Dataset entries
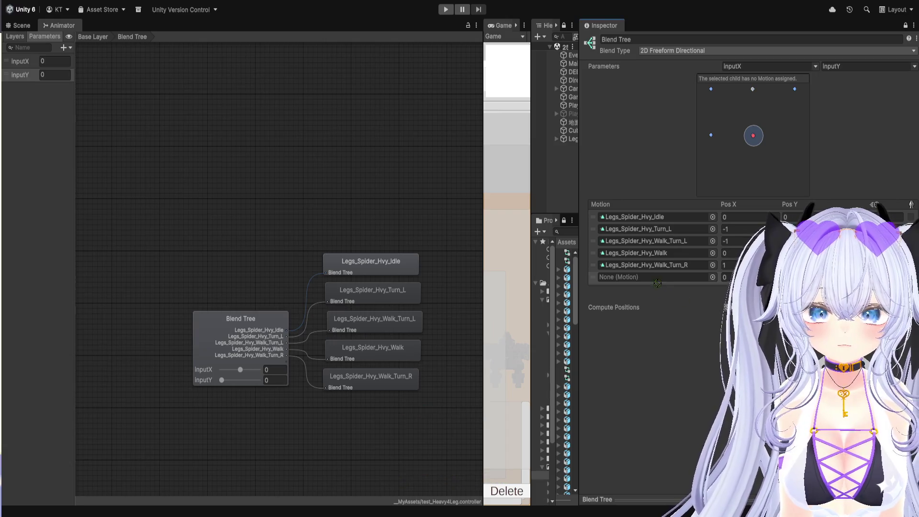
pyautogui.moveTo(567, 344); pyautogui.dragTo(656, 280)
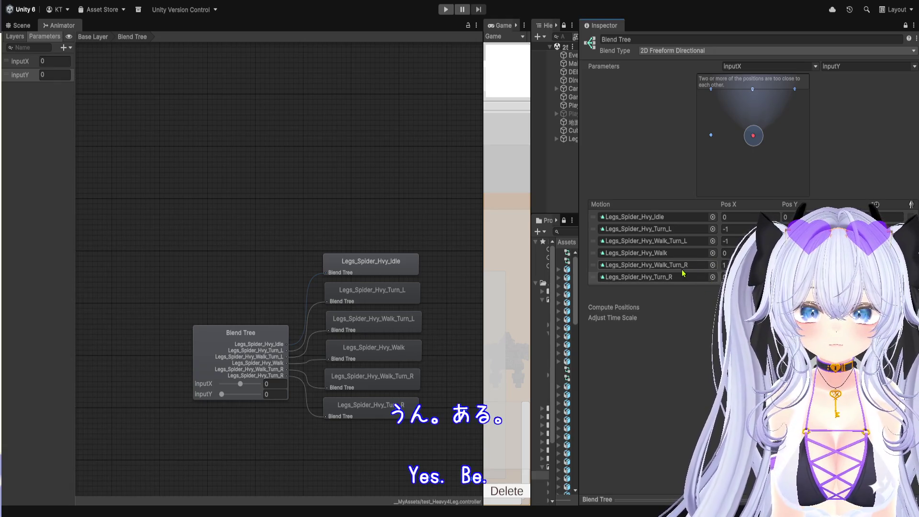
pyautogui.click(676, 278)
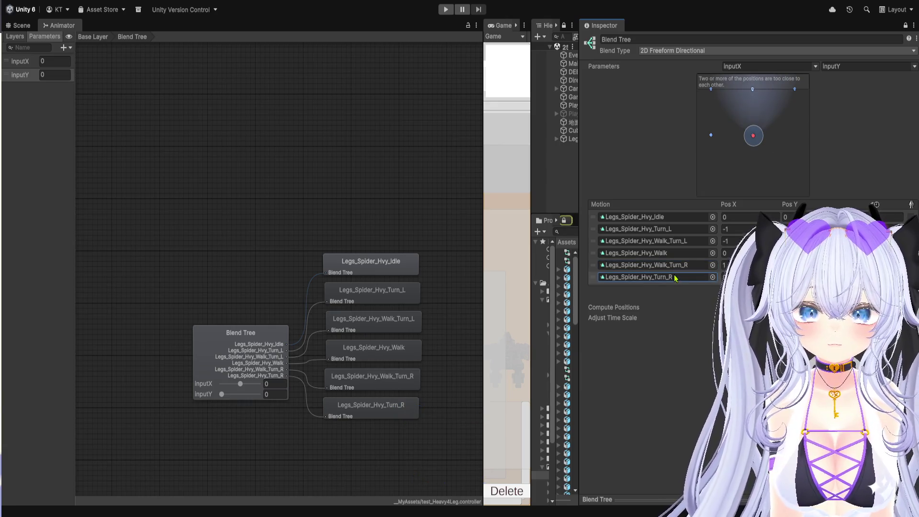
pyautogui.click(751, 276)
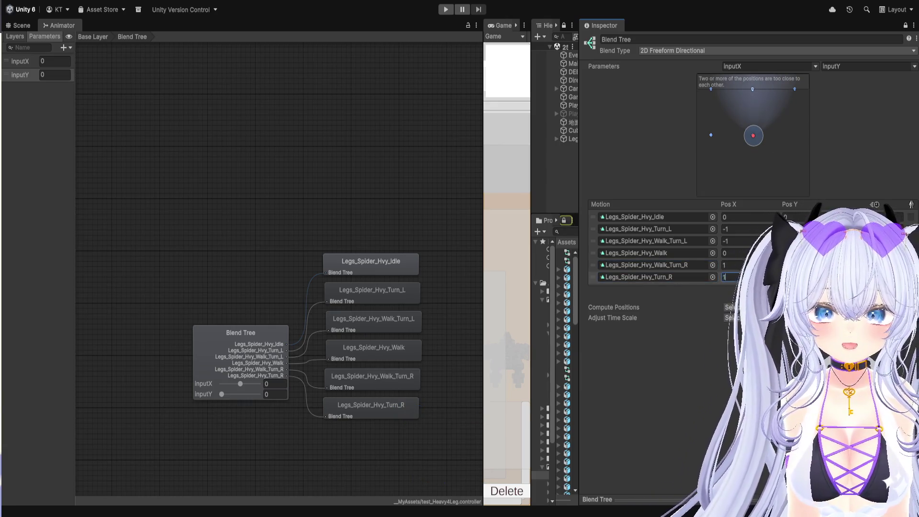
pyautogui.write('1')
pyautogui.press('Return')
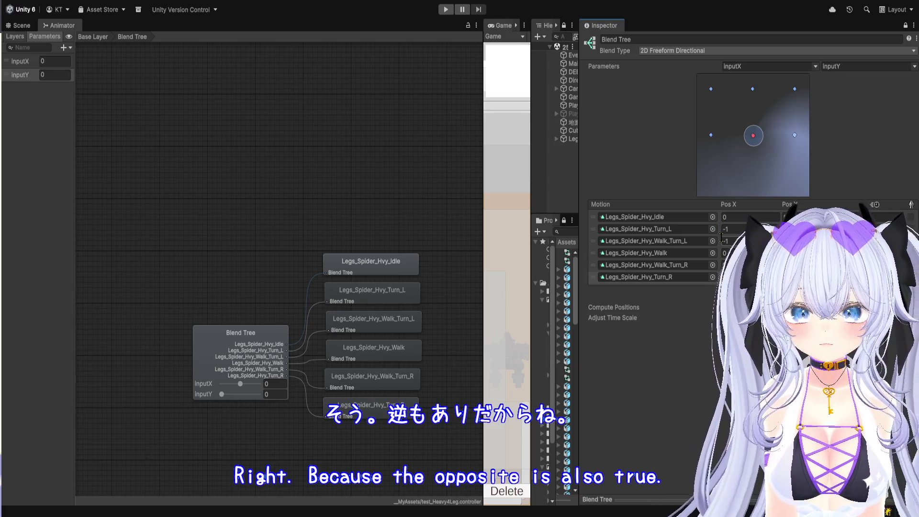
pyautogui.click(484, 127)
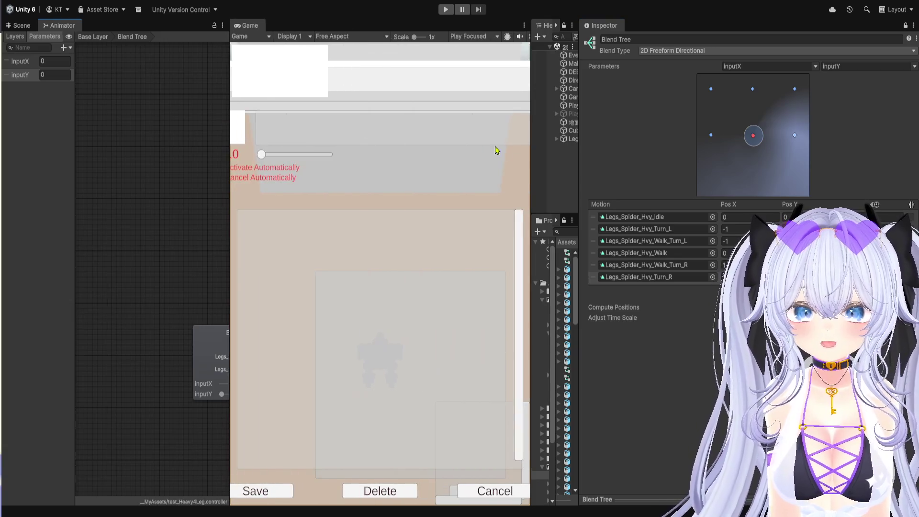
# Rearrange the panels to widen the Project browser and show the Assets root
pyautogui.click(537, 159)
pyautogui.moveTo(582, 198); pyautogui.dragTo(704, 199)
pyautogui.click(282, 242)
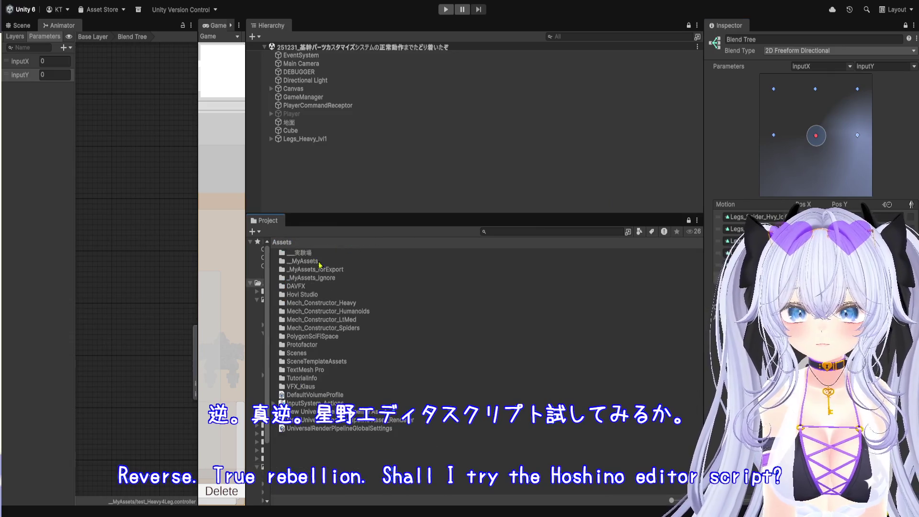
# Create an 'Editor' folder in Assets and select the AnimationClipReverser script inside it
pyautogui.click(382, 459)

## Exercise description
Set down each entry again exactly as written. Pictures stay out.

## Written answer
pyautogui.moveTo(567, 344); pyautogui.dragTo(656, 280)
pyautogui.click(676, 278)
pyautogui.click(751, 276)
pyautogui.write('1')
pyautogui.press('Return')
pyautogui.click(484, 127)
# Rearrange the panels to widen the Project browser and show the Assets root
pyautogui.click(537, 159)
pyautogui.moveTo(582, 198); pyautogui.dragTo(704, 199)
pyautogui.click(282, 242)
# Create an 'Editor' folder in Assets and select the AnimationClipReverser script inside it
pyautogui.click(382, 459)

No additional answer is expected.